GOAL OF THE EXERCISE - Having read the records, set them all down exactly as they appear.

DATA FOR THIS TASK -
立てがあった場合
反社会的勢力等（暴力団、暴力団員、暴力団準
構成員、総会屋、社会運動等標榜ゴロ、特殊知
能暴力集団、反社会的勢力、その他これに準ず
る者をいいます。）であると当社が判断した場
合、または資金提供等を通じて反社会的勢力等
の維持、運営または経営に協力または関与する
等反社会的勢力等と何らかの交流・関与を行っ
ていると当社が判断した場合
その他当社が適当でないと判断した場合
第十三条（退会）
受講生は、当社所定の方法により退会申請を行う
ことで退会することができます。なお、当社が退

ANSWER SECTION -
立てがあった場合
反社会的勢力等（暴力団、暴力団員、暴力団準
構成員、総会屋、社会運動等標榜ゴロ、特殊知
能暴力集団、反社会的勢力、その他これに準ず
る者をいいます。）であると当社が判断した場
合、または資金提供等を通じて反社会的勢力等
の維持、運営または経営に協力または関与する
等反社会的勢力等と何らかの交流・関与を行っ
ていると当社が判断した場合
その他当社が適当でないと判断した場合
第十三条（退会）
受講生は、当社所定の方法により退会申請を行う
ことで退会することができます。なお、当社が退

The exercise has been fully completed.